BACKGROUND: Routine prostate-specific membrane antigen (PSMA) positron emission tomography (PET) performed for primary staging or restaging of prostate cancer patients is usually done as a single static image acquisition 60 min after tracer administration. In this study, we employ dynamic whole-body (D-WB) PET imaging to compare the pharmacokinetics of [(68)Ga]Ga-PSMA-11 and [(18)F]PSMA-1007 in various tissues and lesions, and to assess whether Patlak parametric images are quantitative and improve lesion detection and image readability. METHODS: Twenty male patients with prostate cancer were examined using a D-WB PSMA PET protocol. Ten patients were scanned with [(68)Ga]Ga-PSMA-11 and ten with [(18)F]PSMA-1007. Kinetic analyses were made using time-activity curves (TACs) extracted from organs (liver, spleen, bone, and muscle) and lesions. For each patient, three images were produced: SUV + Patlak parametric images (K(i) and DV). All images were reviewed visually to compare lesion detection, image readability was quantified using target-to-background ratios (TBR), and Ki and DV values were compared.
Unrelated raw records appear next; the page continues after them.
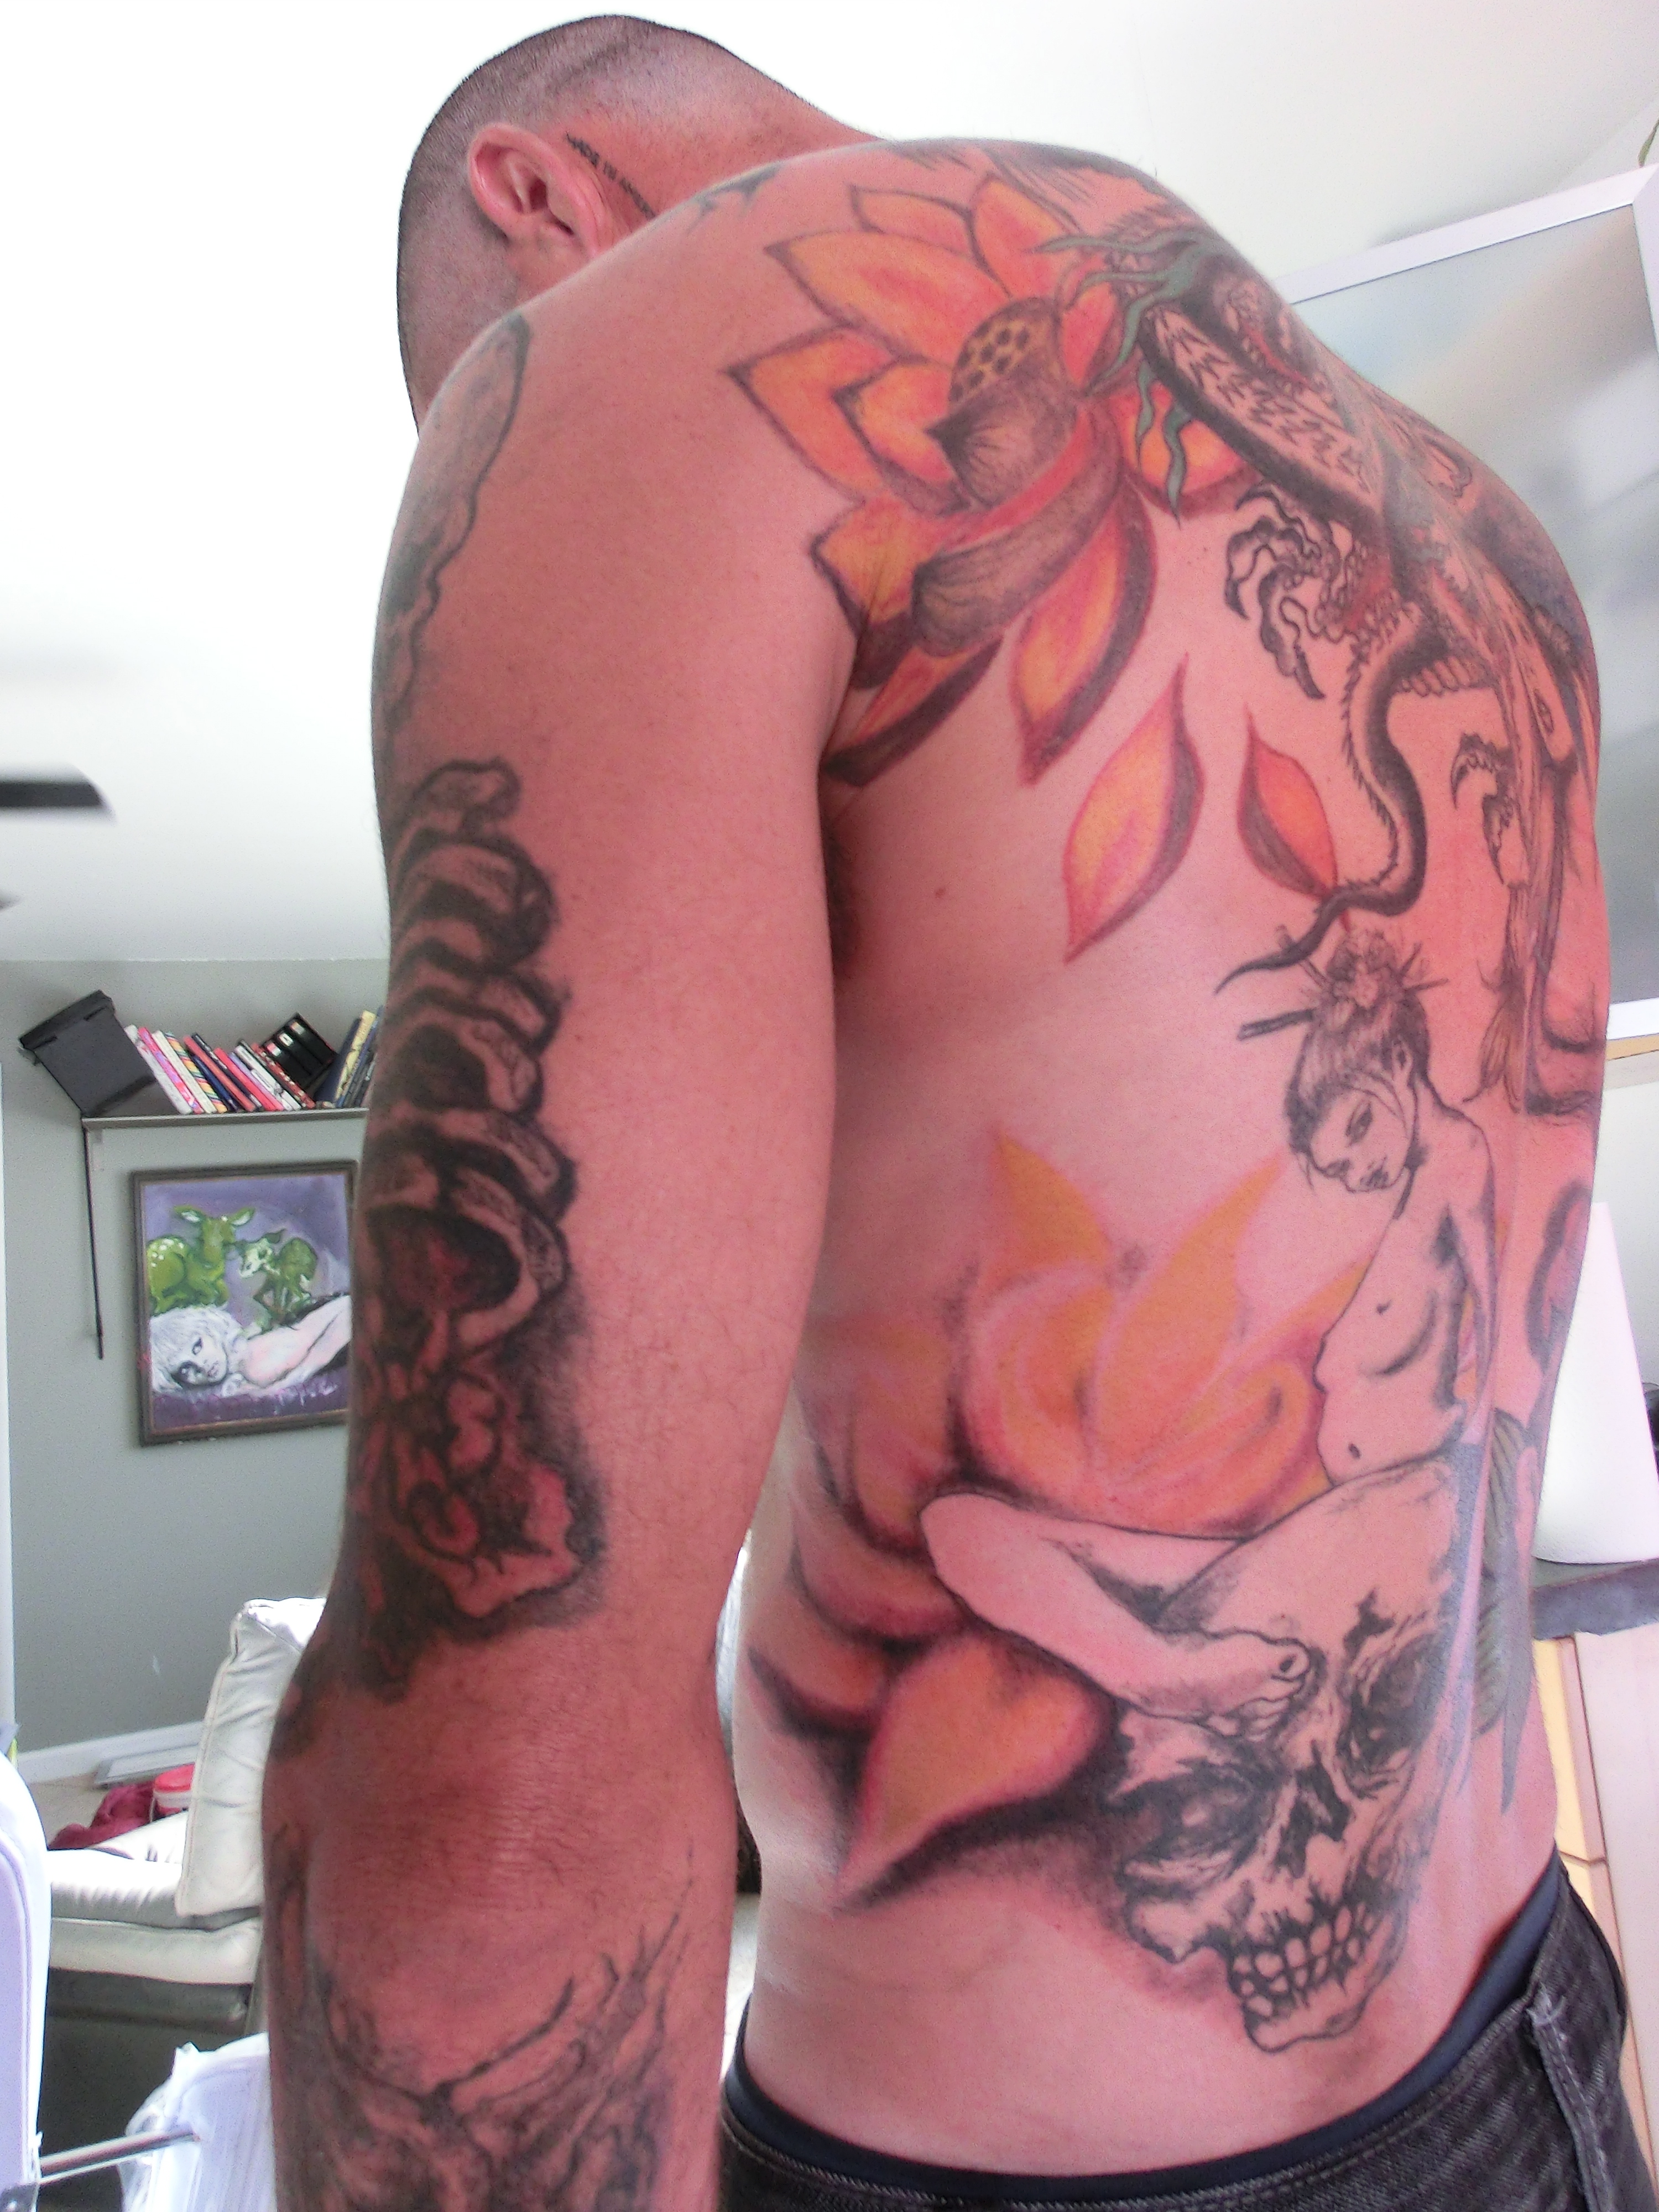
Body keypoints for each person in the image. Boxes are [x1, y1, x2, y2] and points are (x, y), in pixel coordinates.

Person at [263, 18, 1644, 2212]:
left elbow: (500, 1777)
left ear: (537, 199)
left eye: (465, 387)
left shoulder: (642, 364)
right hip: (1528, 2048)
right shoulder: (1473, 522)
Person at [150, 1293, 351, 1395]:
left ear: (210, 1330)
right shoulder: (238, 1379)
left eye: (198, 1347)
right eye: (185, 1370)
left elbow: (349, 1307)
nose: (201, 1365)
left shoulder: (254, 1362)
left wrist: (294, 1379)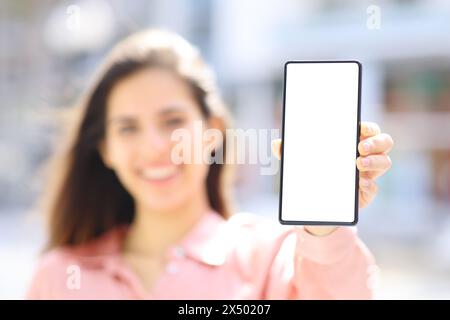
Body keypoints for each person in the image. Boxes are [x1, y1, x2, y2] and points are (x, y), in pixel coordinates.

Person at [26, 30, 393, 299]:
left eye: (172, 121)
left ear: (213, 132)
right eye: (128, 127)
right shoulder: (59, 276)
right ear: (106, 149)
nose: (154, 146)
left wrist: (324, 222)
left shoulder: (268, 259)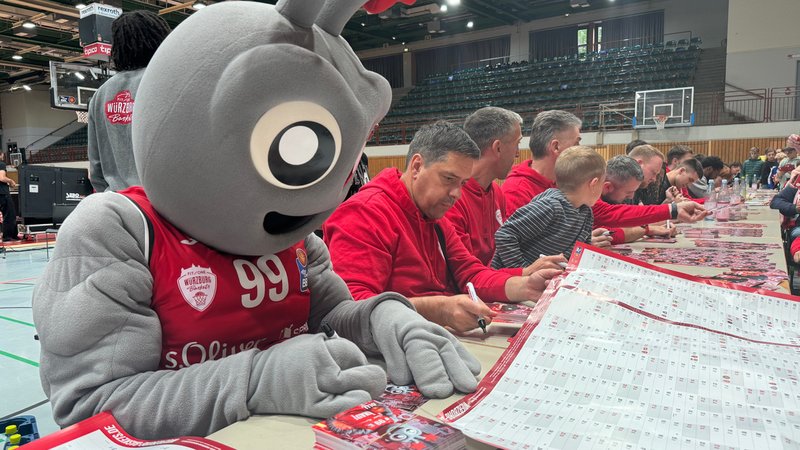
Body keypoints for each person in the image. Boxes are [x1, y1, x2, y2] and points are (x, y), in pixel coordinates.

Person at [33, 2, 483, 440]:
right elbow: (92, 409)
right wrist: (253, 381)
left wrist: (384, 319)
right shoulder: (117, 231)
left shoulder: (298, 237)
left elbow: (331, 316)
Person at [323, 121, 562, 333]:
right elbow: (354, 308)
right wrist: (439, 310)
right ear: (416, 167)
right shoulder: (364, 214)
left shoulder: (433, 214)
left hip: (432, 334)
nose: (456, 194)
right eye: (449, 179)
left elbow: (470, 273)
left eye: (462, 183)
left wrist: (526, 285)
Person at [502, 111, 708, 246]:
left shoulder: (565, 183)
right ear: (556, 147)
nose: (582, 148)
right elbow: (513, 244)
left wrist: (672, 210)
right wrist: (576, 245)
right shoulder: (517, 189)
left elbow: (608, 213)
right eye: (577, 142)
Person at [444, 106, 566, 270]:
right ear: (498, 148)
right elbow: (463, 273)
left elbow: (503, 256)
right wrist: (523, 274)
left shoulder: (497, 193)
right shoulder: (453, 198)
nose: (517, 154)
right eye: (517, 144)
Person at [87, 11, 171, 192]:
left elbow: (96, 168)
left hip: (119, 203)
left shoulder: (100, 95)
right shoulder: (167, 81)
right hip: (164, 203)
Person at [492, 146, 605, 269]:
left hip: (548, 279)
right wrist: (524, 270)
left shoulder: (586, 213)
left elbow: (581, 251)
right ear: (593, 184)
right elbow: (504, 235)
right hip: (514, 279)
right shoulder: (550, 207)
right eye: (602, 183)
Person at [599, 155, 675, 243]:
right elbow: (612, 233)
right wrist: (672, 211)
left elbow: (630, 221)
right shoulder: (592, 201)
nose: (631, 196)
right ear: (607, 187)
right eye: (628, 192)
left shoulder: (617, 191)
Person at [0, 152, 19, 241]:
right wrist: (11, 181)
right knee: (10, 214)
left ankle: (11, 235)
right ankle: (8, 236)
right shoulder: (1, 164)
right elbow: (1, 177)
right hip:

RESULTS: The two PSMA tracers exhibited markedly different pharmacokinetics in organs: reversible for [(68)Ga]Ga-PSMA-11 and irreversible for [(18)F]PSMA-1007. For both tracers, lesions kinetics were best described by an irreversible model. All parametric images were of good visual quality using both radiotracers. In general, Ki images were characterized by reduced vascular signal and increased lesion TBR compared with SUV images. No additional malignant lesions were identified on the parametric images. CONCLUSION: D-WB PET/CT is feasible for both PSMA tracers allowing for direct reconstruction of parametric Ki images. The use of multiparametric PSMA images increased TBR but did not lead to the detection of more lesions. For quantitative whole-body Ki imaging, [(18)F]PSMA-1007 should be preferred over [(68)Ga]Ga-PSMA-11 due to its irreversible kinetics in organs and lesions. SUPPLEMENTARY INFORMATION: The online version contains supplementary material available at 10.1186/s13550-023-00981-8.